Transcribe exactly the line containing "Die Expertin für präventivmedizinische" and every line after it, through the end of the records below.

--------------------------------

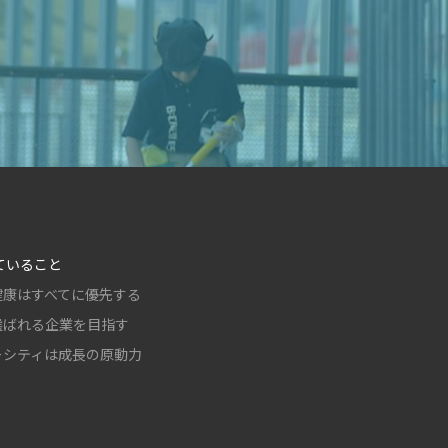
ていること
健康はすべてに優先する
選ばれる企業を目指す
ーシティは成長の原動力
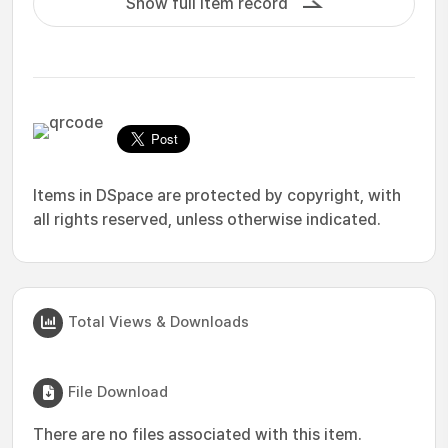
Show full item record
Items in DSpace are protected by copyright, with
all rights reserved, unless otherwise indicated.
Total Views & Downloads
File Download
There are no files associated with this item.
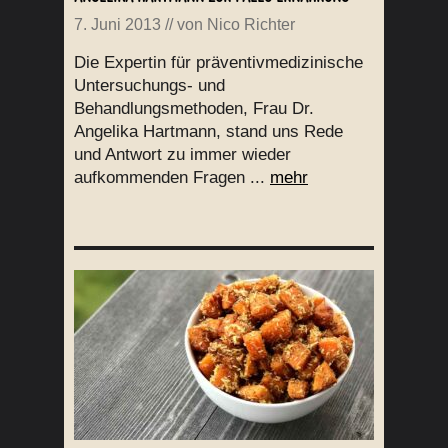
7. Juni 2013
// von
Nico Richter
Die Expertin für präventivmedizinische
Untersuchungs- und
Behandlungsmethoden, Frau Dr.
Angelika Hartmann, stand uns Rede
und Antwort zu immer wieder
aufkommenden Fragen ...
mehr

--------------------------------

RESULT FOR THIS TASK:
Die Expertin für präventivmedizinische
Untersuchungs- und
Behandlungsmethoden, Frau Dr.
Angelika Hartmann, stand uns Rede
und Antwort zu immer wieder
aufkommenden Fragen ...
mehr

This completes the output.